▸ Task to complete
Copy the entries that follow, exactly and completely.

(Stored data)
Segment Open

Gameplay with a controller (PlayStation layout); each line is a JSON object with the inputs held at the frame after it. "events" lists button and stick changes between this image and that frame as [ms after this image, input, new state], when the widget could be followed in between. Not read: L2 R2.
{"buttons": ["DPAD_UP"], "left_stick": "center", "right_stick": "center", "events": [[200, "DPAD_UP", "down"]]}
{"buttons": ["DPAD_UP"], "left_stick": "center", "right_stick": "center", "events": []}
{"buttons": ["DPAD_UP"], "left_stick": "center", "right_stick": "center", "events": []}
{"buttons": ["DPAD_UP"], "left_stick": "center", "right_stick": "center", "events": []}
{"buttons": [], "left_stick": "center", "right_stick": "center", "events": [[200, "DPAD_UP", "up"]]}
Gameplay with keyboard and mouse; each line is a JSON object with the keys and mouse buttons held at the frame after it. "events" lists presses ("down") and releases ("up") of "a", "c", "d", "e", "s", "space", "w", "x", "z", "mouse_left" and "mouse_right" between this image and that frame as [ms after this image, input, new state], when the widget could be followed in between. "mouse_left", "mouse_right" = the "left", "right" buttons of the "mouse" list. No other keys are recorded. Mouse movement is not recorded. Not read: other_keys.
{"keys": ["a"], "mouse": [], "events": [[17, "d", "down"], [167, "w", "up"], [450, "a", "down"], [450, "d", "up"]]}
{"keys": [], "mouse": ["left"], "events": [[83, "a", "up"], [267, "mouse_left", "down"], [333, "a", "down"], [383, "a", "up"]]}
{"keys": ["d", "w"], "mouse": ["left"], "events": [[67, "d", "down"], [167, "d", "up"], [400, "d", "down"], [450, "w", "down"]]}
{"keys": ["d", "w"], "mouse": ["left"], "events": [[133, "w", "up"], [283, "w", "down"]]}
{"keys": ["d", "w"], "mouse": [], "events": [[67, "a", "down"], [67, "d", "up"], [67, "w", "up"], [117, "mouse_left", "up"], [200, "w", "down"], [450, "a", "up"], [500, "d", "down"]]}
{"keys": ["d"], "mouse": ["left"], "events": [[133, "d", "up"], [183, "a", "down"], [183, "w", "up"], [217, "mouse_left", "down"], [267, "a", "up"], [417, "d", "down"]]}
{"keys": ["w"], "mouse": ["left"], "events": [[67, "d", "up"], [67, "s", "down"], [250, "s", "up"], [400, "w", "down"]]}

Segment Closed

▸ Task answer
Gameplay with a controller (PlayStation layout); each line is a JSON object with the inputs held at the frame after it. "events" lists button and stick changes between this image and that frame as [ms after this image, input, new state], when the widget could be followed in between. Not read: L2 R2.
{"buttons": ["DPAD_UP"], "left_stick": "center", "right_stick": "center", "events": [[200, "DPAD_UP", "down"]]}
{"buttons": ["DPAD_UP"], "left_stick": "center", "right_stick": "center", "events": []}
{"buttons": ["DPAD_UP"], "left_stick": "center", "right_stick": "center", "events": []}
{"buttons": ["DPAD_UP"], "left_stick": "center", "right_stick": "center", "events": []}
{"buttons": [], "left_stick": "center", "right_stick": "center", "events": [[200, "DPAD_UP", "up"]]}
Gameplay with keyboard and mouse; each line is a JSON object with the keys and mouse buttons held at the frame after it. "events" lists presses ("down") and releases ("up") of "a", "c", "d", "e", "s", "space", "w", "x", "z", "mouse_left" and "mouse_right" between this image and that frame as [ms after this image, input, new state], when the widget could be followed in between. "mouse_left", "mouse_right" = the "left", "right" buttons of the "mouse" list. No other keys are recorded. Mouse movement is not recorded. Not read: other_keys.
{"keys": ["a"], "mouse": [], "events": [[17, "d", "down"], [167, "w", "up"], [450, "a", "down"], [450, "d", "up"]]}
{"keys": [], "mouse": ["left"], "events": [[83, "a", "up"], [267, "mouse_left", "down"], [333, "a", "down"], [383, "a", "up"]]}
{"keys": ["d", "w"], "mouse": ["left"], "events": [[67, "d", "down"], [167, "d", "up"], [400, "d", "down"], [450, "w", "down"]]}
{"keys": ["d", "w"], "mouse": ["left"], "events": [[133, "w", "up"], [283, "w", "down"]]}
{"keys": ["d", "w"], "mouse": [], "events": [[67, "a", "down"], [67, "d", "up"], [67, "w", "up"], [117, "mouse_left", "up"], [200, "w", "down"], [450, "a", "up"], [500, "d", "down"]]}
{"keys": ["d"], "mouse": ["left"], "events": [[133, "d", "up"], [183, "a", "down"], [183, "w", "up"], [217, "mouse_left", "down"], [267, "a", "up"], [417, "d", "down"]]}
{"keys": ["w"], "mouse": ["left"], "events": [[67, "d", "up"], [67, "s", "down"], [250, "s", "up"], [400, "w", "down"]]}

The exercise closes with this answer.